• **WHAT TO PRODUCE**
An exact copy of the listing below is needed, with no pictures in it.

+--

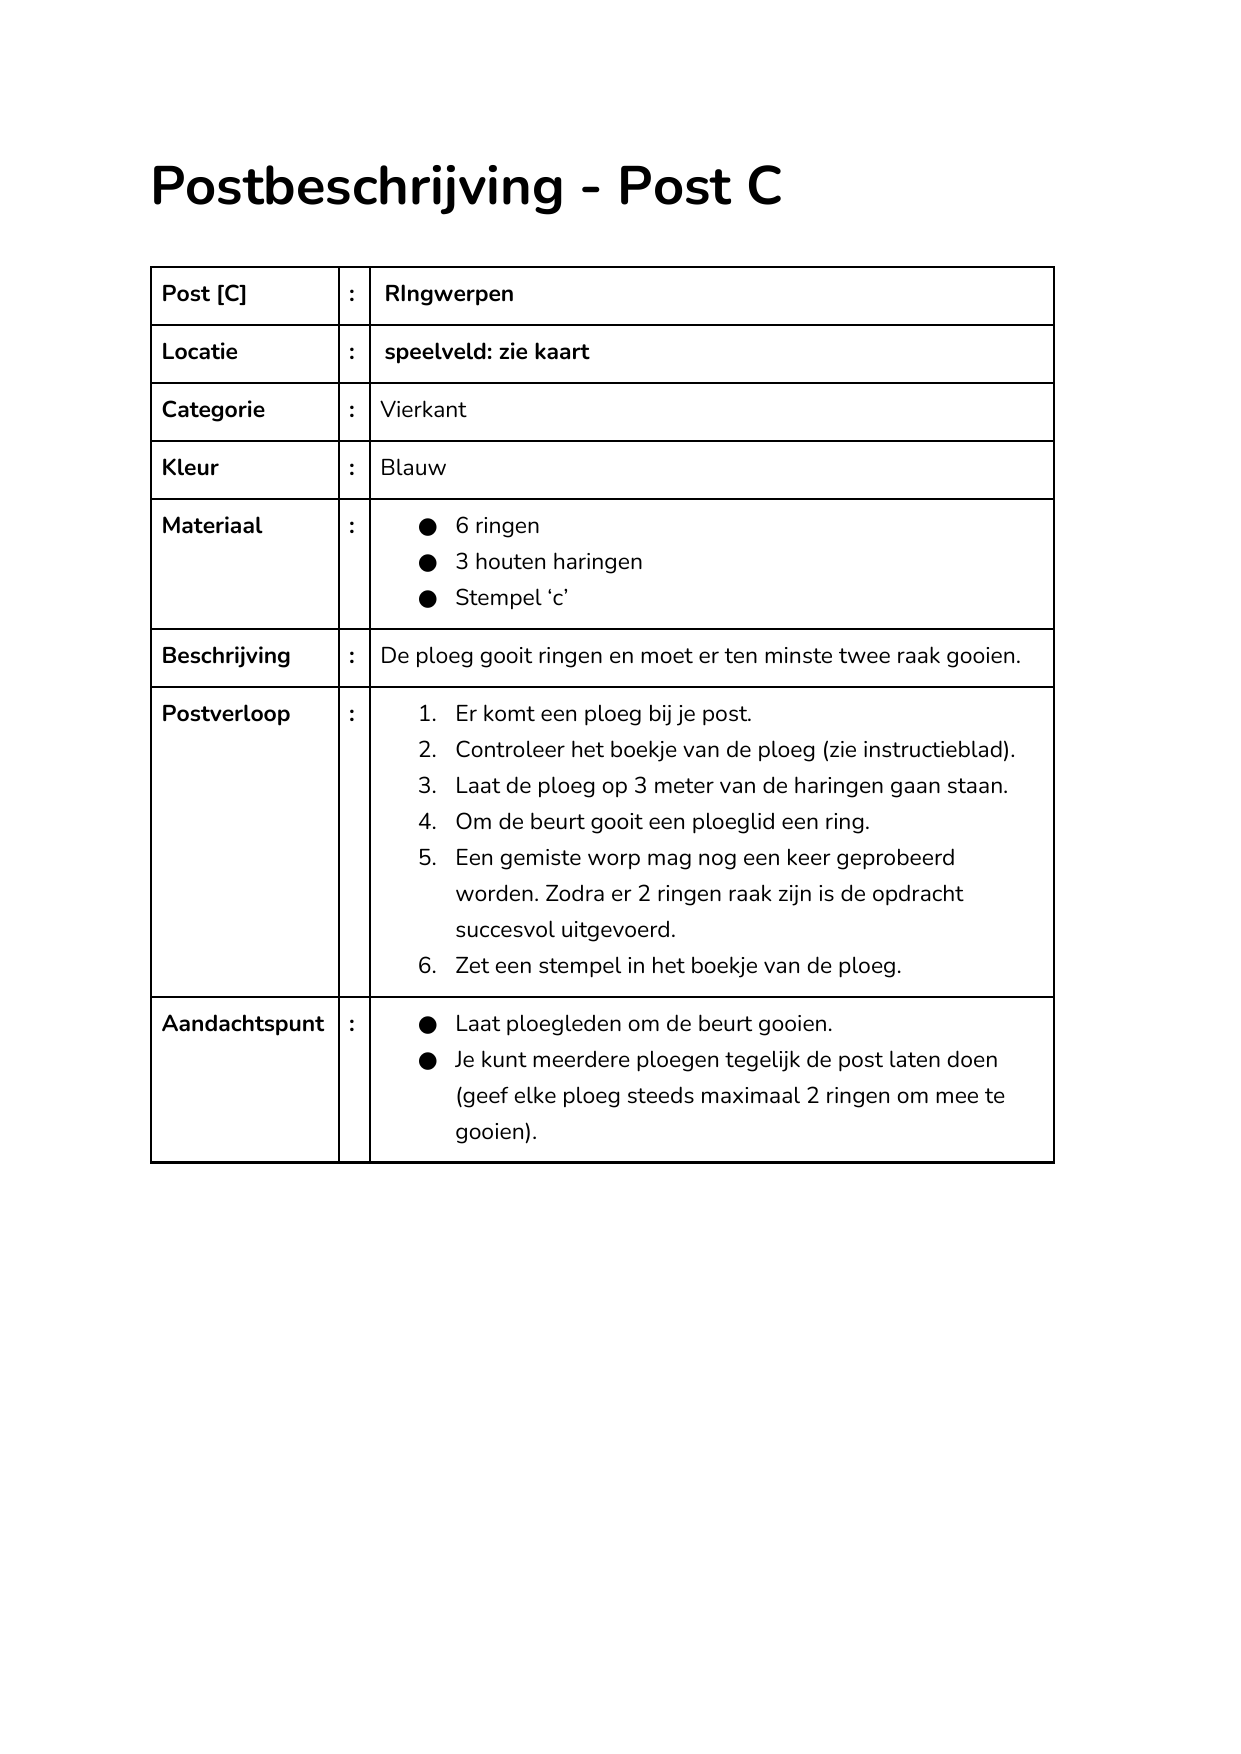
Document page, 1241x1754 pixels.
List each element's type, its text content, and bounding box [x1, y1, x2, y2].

table_header Post [C] [152, 268, 338, 324]
table_cell Postverloop [152, 688, 338, 996]
table_cell : [340, 630, 369, 686]
table_cell Vierkant [371, 384, 1053, 440]
table_cell Er komt een ploeg bij je post. Controleer het boekje van de ploeg (zie instructieblad). Laat de ploeg op 3 meter van de haringen gaan staan. Om de beurt gooit een ploeglid een ring. Een gemiste worp mag nog een keer geprobeerd worden. Zodra er 2 ringen raak zijn is de opdracht succesvol uitgevoerd. Zet een stempel in het boekje van de ploeg. [371, 688, 1053, 996]
table_header RIngwerpen [371, 268, 1053, 324]
table_header : [340, 268, 369, 324]
table_cell Categorie [152, 384, 338, 440]
title Postbeschrijving - Post C [150, 150, 1090, 224]
table_cell speelveld: zie kaart [371, 326, 1053, 382]
table_cell Laat ploegleden om de beurt gooien. Je kunt meerdere ploegen tegelijk de post laten doen (geef elke ploeg steeds maximaal 2 ringen om mee te gooien). [371, 998, 1053, 1161]
table_cell Beschrijving [152, 630, 338, 686]
table_cell : [340, 688, 369, 996]
table_cell Locatie [152, 326, 338, 382]
table_cell : [340, 384, 369, 440]
table_cell : [340, 326, 369, 382]
table_cell Blauw [371, 442, 1053, 498]
table_cell Materiaal [152, 500, 338, 628]
table_cell Aandachtspunt [152, 998, 338, 1161]
table_cell Kleur [152, 442, 338, 498]
table_cell 6 ringen 3 houten haringen Stempel ‘c’ [371, 500, 1053, 628]
table_cell : [340, 500, 369, 628]
table_cell : [340, 442, 369, 498]
table_cell De ploeg gooit ringen en moet er ten minste twee raak gooien. [371, 630, 1053, 686]
table_cell : [340, 998, 369, 1161]
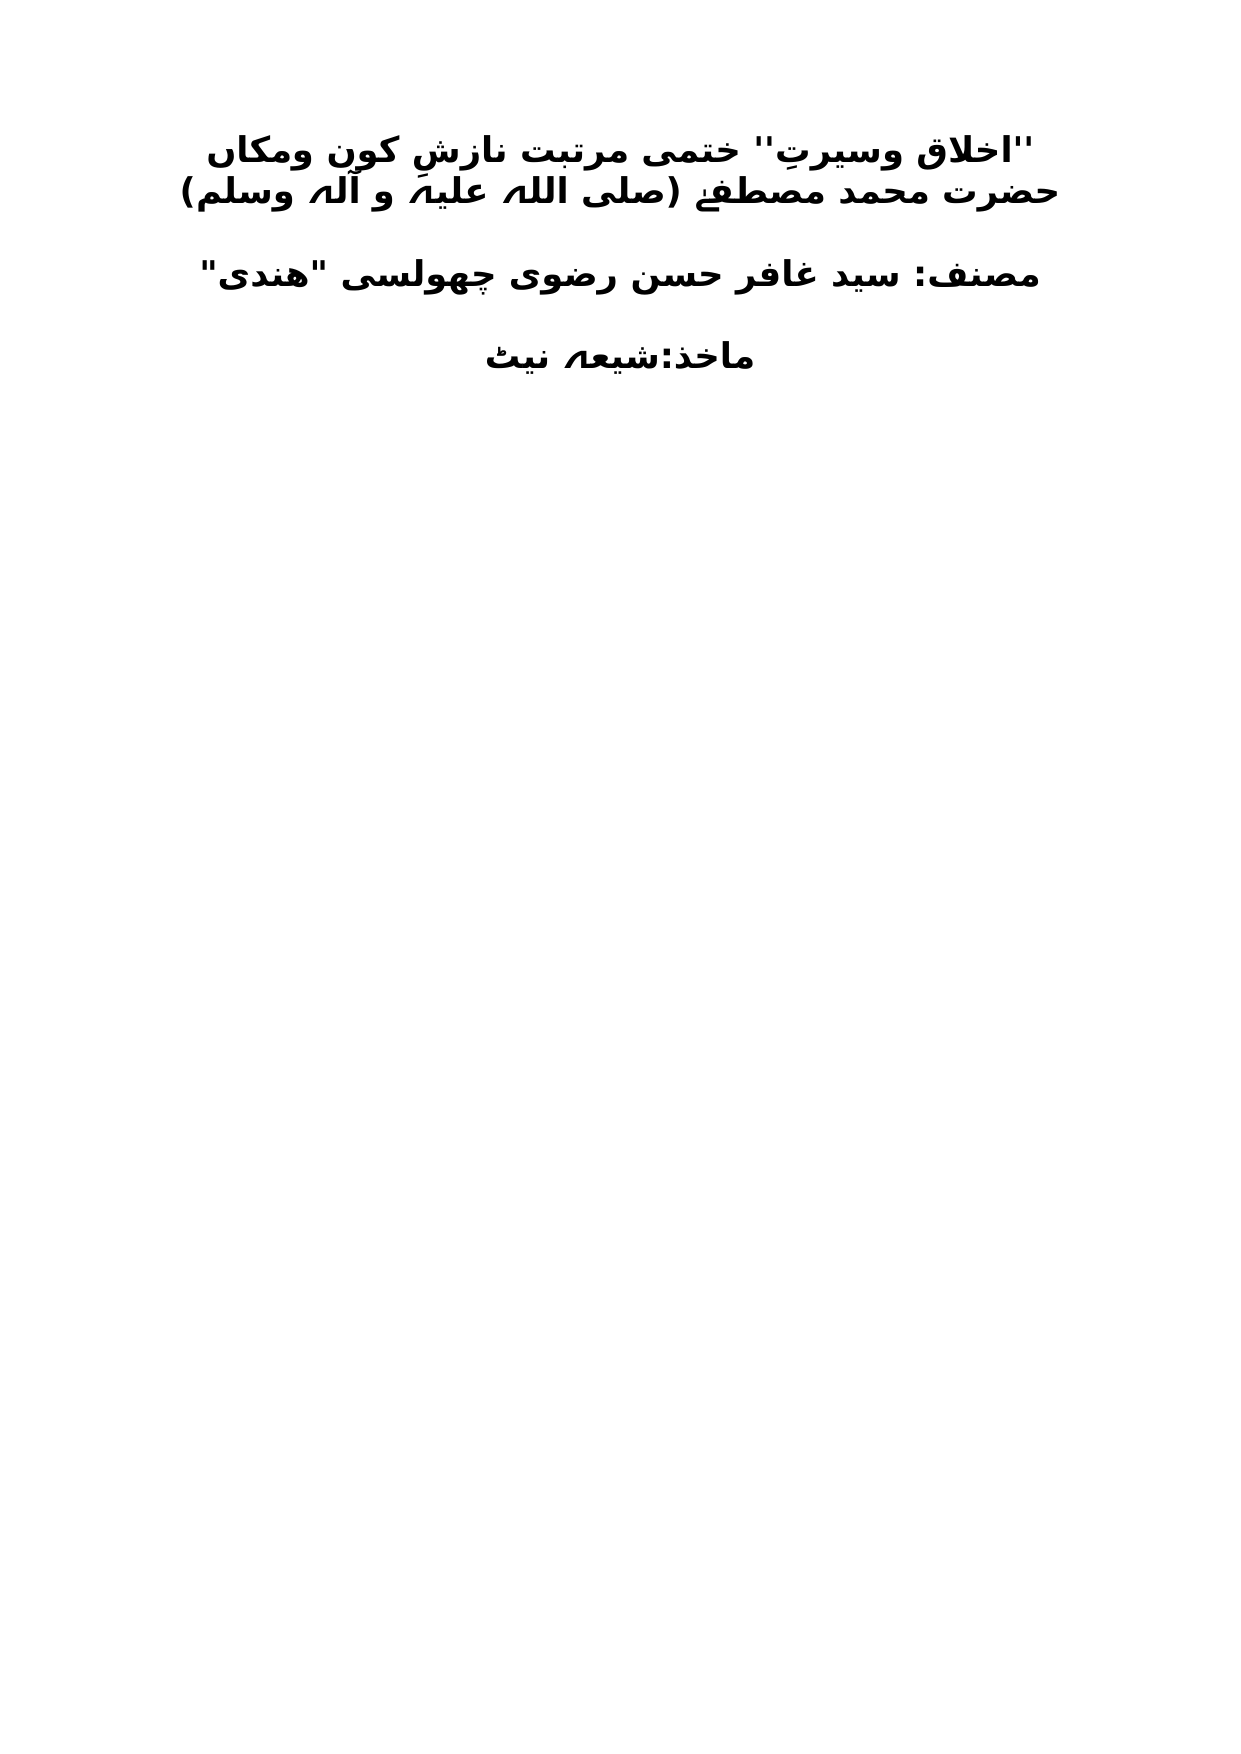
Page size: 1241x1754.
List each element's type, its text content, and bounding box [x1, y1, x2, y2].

+--

• **OUTPUT OF THE TASK**
Document page, 1241x1754 pixels.
List each element's type, its text content, and bounding box [x1, y1, x2, y2].

table_header Post [C] [152, 268, 338, 324]
table_cell Postverloop [152, 688, 338, 996]
table_cell : [340, 630, 369, 686]
table_cell Vierkant [371, 384, 1053, 440]
table_cell Er komt een ploeg bij je post. Controleer het boekje van de ploeg (zie instructieblad). Laat de ploeg op 3 meter van de haringen gaan staan. Om de beurt gooit een ploeglid een ring. Een gemiste worp mag nog een keer geprobeerd worden. Zodra er 2 ringen raak zijn is de opdracht succesvol uitgevoerd. Zet een stempel in het boekje van de ploeg. [371, 688, 1053, 996]
table_header RIngwerpen [371, 268, 1053, 324]
table_header : [340, 268, 369, 324]
table_cell Categorie [152, 384, 338, 440]
title Postbeschrijving - Post C [150, 150, 1090, 224]
table_cell speelveld: zie kaart [371, 326, 1053, 382]
table_cell Laat ploegleden om de beurt gooien. Je kunt meerdere ploegen tegelijk de post laten doen (geef elke ploeg steeds maximaal 2 ringen om mee te gooien). [371, 998, 1053, 1161]
table_cell Beschrijving [152, 630, 338, 686]
table_cell : [340, 688, 369, 996]
table_cell Locatie [152, 326, 338, 382]
table_cell : [340, 384, 369, 440]
table_cell : [340, 326, 369, 382]
table_cell Blauw [371, 442, 1053, 498]
table_cell Materiaal [152, 500, 338, 628]
table_cell Aandachtspunt [152, 998, 338, 1161]
table_cell Kleur [152, 442, 338, 498]
table_cell 6 ringen 3 houten haringen Stempel ‘c’ [371, 500, 1053, 628]
table_cell : [340, 500, 369, 628]
table_cell : [340, 442, 369, 498]
table_cell De ploeg gooit ringen en moet er ten minste twee raak gooien. [371, 630, 1053, 686]
table_cell : [340, 998, 369, 1161]
Page size: 1241x1754.
List each element's type, its text content, and bounding box [x1, y1, x2, y2].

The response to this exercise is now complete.